Sometimes you have such a bad luck festival. A day when every movie you see disappoints you. The images seem interchangeable. Enough pretensions, but nothing really impresses. A iconoclasm in a glass of water.
What you miss is the inspiration, the involvement, a vision. No director can convince you that it is precisely this film that had to be made.
On such a day, I saw CLOSER BY THE SEA by BarBara Hanlo and Brigit Hillenius. A pleasant exception, because this short film does have eloquence. Not that the images are so dizzying, or the story so stormy. The images are very sober, and the story is extremely modest.

In static frames we see how, at the end of the summer, a colony of beach houses is demolished and moved. A collection of poetic postcards: house half-demolished, house on truck, sand, campfire, seagulls. Images that bathe in melancholic moods that reflect the late summer summer.

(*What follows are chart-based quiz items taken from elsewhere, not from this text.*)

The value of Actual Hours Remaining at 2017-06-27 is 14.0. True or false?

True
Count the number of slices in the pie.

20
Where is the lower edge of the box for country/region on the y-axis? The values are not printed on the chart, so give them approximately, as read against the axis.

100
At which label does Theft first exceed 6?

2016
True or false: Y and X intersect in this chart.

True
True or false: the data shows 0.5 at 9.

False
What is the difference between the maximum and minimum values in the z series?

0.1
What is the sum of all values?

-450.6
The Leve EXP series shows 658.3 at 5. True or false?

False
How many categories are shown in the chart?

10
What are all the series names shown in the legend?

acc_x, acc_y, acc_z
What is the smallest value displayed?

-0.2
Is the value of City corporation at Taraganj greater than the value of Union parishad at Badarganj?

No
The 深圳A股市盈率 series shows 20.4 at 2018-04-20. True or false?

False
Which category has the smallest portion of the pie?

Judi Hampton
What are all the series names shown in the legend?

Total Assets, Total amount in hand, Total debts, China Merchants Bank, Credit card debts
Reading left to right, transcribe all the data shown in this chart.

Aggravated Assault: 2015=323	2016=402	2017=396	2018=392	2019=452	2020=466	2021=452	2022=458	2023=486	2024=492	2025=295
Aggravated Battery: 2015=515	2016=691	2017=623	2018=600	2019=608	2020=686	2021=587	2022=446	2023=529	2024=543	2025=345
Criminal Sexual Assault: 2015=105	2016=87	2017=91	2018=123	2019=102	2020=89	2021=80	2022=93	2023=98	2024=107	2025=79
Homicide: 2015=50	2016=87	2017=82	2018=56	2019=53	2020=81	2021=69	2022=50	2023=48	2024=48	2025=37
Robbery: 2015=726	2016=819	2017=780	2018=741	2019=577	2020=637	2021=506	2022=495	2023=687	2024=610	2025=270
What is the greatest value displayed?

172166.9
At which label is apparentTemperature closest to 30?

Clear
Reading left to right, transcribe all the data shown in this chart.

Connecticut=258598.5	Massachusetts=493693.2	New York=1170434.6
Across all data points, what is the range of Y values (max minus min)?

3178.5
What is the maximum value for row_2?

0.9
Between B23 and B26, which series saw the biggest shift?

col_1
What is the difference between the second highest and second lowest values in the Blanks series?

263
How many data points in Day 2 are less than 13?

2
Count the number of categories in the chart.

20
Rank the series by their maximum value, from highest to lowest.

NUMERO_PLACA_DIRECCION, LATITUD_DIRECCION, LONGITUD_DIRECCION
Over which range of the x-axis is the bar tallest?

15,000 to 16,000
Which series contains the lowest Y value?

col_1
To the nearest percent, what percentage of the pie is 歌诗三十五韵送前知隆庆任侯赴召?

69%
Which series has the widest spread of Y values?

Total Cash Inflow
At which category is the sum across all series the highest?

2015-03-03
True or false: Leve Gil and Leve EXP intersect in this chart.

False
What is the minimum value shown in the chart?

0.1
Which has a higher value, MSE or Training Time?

At the same time we hear the voices of the grandfathers, grandmothers, mothers, fathers and children who live in the houses. We never get to see them, but listen to fragments of their stories, which are mounted on the tape in succession. How he played here as a child and his children's children play here. What can be seen in the bunkers in the dunes. How conveniently the house is furnished. Why you should take sandwiches to the beach. How the cottages should make way for an ambitious destination plan, and therefore move closer to the sea.
Not distracted by the storytellers (a swimsuit that is wrong, a strange nose or whatever) you can concentrate entirely on the story. The voices evoke their own images; you see what you don't see. The photo album is slowly gaining history. A history about the meaning of a place; about the connection of a group of bathers with their houses, the beach and the sea.

It's working. Taken away by the calm images and the lively, enthusiastic voices of the residents, you as a viewer will understand the importance of the existence and survival of this wooden chain village under the smoke of the Hoogovens in IJmuiden. You are won for a place, and therefore - finally, finally - convinced of the necessity of a story.